*** Source passage Section Begins ***

As Funke continued his extortions, and the press caught wind, a Dagobert mania gripped Germany. André Zand-Vakili, a journalist who covered the case for the Hamburger Morgenpost, told me, “Dagobert is one of the cases of the century. To the public he didn’t seem like a coarse criminal. . . . He was very inventive.” Dagobert was unpredictable, intellectual, and remarkably polite. When he did not show up to money handovers he mailed apologetic notes, signing off as “Dagobert.” Soon, there were television news programs, radio quizzes, and popular songs about him. “I didn’t know if I should cry or laugh at all the media interest,” Funke later wrote, in his memoir. Shops sold Dagobert garden gnomes and T-shirts that read “I am Dagobert.” A radio station reportedly found that nearly two-thirds of its listeners felt more sympathy for the extortionist than for the police. Berlin’s Tagesspiegel newspaper later crowned Dagobert the “gangster of the year,” writing that he had raised the cops-and-robber game “to an intellectual level never before seen in German police history.”

The police were left puzzled. Michael Daleki, the chief investigator of Germany’s state criminal police in Hamburg, assembled a team to catch Dagobert. They eventually offered a hundred-thousand-mark reward for information that led to his capture. Astrologers and fortune tellers chimed in, and bored citizens called the phone lines with thousands of tips. Citizens speculated that, because of his apparent knowledge of police procedures, Dagobert might be a former lawman himself, or a former East German secret agent. At first, Daleki, who had been trained by the F.B.I. in Quantico, Virginia, thought that Dagobert might be several men. “My first guess was that they were activists against consumerism,” he told Bild.

One of the officers on the team was Claudia Brockmann, a thirty-two-year-old psychologist with blond hair and a steely demeanor. Brockmann had spent her late twenties supporting hostage negotiators, stepping over police tape during standoffs, using her training in criminal psychology. She started building a psychological profile of Dagobert, reasoning that, if they could learn what was driving him, they might be able to catch him. She noted to investigators, for example, that it was strange that Dagobert typically detonated an explosive before his blackmail letter had arrived: “It’s unusual that a perpetrator begins with a bomb.” She speculated that his targeting of posh stores marked him as a downtrodden everyman who felt that he deserved a higher standard of living.

Brockmann believed that, if the police didn’t take Dagobert’s demands seriously, disaster would follow. Using fake money would likely anger him. “And the consequences were that he set off a bomb,” she told me. At the time, however, police psychology was a relatively young field; Germany did not begin formally analyzing the behavior of criminals until 1987, the year before Dagobert’s first attack. Officers tended to see criminal psychology as hocus-pocus, Brockmann told me, because it “contradicted the police mentality.” Her office was tucked away in the police academy. Early on, the police tended not to heed Brockmann’s advice. Karstadt hired a private security consultant who had dealt with international terrorists to handle the extortions. “He and I didn’t have the same professional opinion on how to deal with Dagobert,” Brockmann told me. The security consultant tried to lure Dagobert into collecting the cash in person from a middleman, but the bomber recognized this as a trap and refused.

*** Source passage Section Ends ***
*** Data to examine Section Begins ***

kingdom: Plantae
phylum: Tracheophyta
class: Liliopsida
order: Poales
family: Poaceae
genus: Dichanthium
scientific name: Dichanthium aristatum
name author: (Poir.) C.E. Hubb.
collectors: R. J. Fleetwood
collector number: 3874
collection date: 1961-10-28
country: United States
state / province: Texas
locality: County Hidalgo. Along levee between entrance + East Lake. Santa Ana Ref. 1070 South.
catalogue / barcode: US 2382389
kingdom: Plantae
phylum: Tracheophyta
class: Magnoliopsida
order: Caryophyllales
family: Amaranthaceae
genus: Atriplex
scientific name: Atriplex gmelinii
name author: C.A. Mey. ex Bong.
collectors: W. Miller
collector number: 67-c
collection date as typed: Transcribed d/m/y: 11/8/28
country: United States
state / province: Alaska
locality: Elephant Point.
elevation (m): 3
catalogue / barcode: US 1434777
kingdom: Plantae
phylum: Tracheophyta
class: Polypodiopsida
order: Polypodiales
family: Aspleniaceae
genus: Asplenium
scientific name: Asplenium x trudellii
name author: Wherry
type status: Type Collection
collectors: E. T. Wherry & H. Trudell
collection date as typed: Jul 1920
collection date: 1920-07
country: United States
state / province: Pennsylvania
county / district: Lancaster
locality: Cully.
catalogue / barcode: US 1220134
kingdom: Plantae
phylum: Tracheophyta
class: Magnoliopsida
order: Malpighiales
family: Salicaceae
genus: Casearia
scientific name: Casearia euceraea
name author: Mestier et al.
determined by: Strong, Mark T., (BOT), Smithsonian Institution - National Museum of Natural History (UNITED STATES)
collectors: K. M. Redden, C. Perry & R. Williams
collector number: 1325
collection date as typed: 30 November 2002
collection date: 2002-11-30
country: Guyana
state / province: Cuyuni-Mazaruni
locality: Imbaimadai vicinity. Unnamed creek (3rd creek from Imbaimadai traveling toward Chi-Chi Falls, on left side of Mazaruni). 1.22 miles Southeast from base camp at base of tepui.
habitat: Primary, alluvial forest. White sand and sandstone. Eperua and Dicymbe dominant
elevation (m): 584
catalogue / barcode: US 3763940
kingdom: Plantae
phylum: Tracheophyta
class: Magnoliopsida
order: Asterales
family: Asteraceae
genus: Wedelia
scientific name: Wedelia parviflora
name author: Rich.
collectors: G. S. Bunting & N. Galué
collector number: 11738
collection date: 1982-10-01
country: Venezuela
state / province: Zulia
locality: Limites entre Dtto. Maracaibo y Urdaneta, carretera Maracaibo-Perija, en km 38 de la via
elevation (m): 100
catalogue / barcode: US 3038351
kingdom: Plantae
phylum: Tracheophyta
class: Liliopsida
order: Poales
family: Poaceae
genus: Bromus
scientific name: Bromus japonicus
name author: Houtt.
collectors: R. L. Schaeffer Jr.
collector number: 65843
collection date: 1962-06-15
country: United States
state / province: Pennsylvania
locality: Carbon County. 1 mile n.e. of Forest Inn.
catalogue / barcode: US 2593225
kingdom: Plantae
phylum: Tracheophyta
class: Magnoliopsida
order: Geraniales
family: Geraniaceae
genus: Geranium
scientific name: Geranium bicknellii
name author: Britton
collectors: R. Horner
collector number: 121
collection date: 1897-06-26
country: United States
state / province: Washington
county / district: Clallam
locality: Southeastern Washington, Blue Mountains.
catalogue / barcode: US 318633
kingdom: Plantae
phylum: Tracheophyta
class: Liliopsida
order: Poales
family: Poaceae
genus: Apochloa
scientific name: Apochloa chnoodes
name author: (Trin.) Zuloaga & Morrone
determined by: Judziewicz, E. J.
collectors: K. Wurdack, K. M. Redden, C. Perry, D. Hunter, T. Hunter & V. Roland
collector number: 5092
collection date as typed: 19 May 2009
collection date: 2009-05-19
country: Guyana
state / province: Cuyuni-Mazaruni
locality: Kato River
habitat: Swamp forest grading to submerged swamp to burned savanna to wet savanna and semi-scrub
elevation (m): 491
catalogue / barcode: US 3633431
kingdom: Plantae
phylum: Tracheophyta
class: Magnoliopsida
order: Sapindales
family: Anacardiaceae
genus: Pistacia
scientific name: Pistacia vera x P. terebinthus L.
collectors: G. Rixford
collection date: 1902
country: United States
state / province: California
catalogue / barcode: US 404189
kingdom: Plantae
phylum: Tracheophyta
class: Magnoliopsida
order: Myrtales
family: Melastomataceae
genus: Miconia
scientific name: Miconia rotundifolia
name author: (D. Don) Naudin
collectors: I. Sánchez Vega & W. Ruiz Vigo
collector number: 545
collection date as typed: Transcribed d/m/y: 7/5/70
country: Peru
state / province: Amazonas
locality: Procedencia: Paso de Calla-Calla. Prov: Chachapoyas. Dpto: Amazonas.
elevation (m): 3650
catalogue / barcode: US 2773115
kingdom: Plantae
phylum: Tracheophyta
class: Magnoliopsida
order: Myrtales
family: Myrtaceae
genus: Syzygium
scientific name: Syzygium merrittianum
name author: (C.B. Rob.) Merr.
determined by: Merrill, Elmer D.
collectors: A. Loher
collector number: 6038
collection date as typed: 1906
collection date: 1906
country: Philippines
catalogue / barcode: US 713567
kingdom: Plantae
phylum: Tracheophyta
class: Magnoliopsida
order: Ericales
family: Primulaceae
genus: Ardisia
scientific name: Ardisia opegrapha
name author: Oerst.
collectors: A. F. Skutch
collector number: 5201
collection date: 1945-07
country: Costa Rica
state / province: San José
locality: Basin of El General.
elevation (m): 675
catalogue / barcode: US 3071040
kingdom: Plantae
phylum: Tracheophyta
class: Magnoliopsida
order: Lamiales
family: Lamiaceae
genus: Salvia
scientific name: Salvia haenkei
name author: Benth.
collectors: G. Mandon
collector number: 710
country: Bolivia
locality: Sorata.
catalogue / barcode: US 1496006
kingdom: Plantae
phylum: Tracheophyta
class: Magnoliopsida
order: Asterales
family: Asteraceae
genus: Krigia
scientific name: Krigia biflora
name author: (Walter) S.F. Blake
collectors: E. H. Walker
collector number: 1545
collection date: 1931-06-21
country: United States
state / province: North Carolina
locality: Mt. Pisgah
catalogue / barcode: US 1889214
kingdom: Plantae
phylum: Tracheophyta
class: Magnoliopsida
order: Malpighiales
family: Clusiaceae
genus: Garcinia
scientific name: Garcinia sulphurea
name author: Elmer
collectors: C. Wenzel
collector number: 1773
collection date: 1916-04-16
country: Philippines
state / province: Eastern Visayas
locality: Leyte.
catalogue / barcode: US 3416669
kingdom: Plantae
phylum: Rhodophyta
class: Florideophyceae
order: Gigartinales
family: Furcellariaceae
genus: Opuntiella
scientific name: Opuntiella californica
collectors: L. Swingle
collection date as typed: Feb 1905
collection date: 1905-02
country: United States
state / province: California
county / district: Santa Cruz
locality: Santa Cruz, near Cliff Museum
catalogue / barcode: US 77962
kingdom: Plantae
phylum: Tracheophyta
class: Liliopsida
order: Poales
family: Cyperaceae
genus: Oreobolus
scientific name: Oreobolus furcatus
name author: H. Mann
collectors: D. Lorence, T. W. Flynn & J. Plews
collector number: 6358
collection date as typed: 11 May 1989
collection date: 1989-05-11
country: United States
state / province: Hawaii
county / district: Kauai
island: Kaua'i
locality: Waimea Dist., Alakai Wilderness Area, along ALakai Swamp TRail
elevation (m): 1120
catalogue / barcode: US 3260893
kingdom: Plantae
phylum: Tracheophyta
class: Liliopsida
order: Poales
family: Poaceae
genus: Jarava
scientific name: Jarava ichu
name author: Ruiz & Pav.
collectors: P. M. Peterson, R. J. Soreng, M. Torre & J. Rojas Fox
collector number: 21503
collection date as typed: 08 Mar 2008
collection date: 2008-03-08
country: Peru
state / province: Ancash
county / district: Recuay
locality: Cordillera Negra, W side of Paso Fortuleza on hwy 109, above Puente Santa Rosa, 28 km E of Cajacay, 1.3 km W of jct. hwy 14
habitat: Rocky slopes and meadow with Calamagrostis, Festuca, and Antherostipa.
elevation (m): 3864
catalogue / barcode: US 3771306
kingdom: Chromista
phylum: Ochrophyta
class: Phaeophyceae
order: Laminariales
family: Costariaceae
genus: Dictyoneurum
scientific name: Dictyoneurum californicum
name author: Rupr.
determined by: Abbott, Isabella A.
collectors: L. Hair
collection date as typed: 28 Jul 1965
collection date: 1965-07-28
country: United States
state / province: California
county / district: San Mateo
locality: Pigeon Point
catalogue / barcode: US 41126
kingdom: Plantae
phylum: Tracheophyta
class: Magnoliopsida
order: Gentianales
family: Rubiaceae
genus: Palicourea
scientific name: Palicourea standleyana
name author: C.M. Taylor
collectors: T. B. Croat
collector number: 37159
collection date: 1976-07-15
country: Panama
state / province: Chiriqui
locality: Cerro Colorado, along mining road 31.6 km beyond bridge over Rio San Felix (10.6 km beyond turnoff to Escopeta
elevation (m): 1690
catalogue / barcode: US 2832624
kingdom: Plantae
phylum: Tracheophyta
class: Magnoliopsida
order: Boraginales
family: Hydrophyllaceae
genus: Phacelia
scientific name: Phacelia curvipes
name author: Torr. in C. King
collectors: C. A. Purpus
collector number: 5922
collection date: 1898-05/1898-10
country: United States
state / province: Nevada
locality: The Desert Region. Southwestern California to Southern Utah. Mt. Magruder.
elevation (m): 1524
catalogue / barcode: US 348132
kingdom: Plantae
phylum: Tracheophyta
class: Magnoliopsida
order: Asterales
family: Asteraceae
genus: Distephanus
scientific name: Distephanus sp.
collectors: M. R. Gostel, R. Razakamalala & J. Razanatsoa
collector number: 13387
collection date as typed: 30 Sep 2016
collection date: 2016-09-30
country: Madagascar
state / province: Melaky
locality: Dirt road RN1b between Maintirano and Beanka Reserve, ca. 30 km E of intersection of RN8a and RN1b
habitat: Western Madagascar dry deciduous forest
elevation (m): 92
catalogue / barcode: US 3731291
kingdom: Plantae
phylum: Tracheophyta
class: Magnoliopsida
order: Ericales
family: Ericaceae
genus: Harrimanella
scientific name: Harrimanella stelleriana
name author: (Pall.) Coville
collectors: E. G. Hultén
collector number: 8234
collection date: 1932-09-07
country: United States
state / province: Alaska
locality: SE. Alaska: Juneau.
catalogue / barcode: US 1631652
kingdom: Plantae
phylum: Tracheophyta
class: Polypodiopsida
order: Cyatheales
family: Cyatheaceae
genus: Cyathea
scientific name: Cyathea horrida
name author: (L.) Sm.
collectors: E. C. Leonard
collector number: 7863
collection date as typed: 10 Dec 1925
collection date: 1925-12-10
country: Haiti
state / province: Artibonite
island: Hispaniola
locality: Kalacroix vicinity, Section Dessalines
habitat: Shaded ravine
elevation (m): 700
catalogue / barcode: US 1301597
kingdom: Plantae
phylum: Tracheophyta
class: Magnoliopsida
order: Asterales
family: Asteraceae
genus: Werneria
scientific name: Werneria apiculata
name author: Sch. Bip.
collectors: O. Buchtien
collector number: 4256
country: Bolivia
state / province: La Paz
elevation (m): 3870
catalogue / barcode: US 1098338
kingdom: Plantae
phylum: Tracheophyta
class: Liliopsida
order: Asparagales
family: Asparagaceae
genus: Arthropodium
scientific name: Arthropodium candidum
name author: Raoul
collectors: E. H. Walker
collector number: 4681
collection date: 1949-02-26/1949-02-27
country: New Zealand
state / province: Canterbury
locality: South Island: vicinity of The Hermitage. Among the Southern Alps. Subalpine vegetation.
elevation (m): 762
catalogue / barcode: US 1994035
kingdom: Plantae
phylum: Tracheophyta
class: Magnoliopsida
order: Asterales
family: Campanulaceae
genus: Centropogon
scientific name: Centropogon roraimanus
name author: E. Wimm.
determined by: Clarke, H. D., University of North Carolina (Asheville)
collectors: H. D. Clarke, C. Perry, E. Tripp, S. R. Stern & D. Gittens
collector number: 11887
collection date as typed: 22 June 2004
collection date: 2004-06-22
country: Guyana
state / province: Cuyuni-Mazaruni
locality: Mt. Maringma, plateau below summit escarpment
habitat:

*** Data to examine Section Ends ***

**What this task involves:**
Please retype the part of the Dagobert passage starting with "One of the officers" and going on through "standard of living.", word for word. Work from the Dagobert passage alone and ignore the items.

**Exercise solution:**
One of the officers on the team was Claudia Brockmann, a thirty-two-year-old psychologist with blond hair and a steely demeanor. Brockmann had spent her late twenties supporting hostage negotiators, stepping over police tape during standoffs, using her training in criminal psychology. She started building a psychological profile of Dagobert, reasoning that, if they could learn what was driving him, they might be able to catch him. She noted to investigators, for example, that it was strange that Dagobert typically detonated an explosive before his blackmail letter had arrived: “It’s unusual that a perpetrator begins with a bomb.” She speculated that his targeting of posh stores marked him as a downtrodden everyman who felt that he deserved a higher standard of living.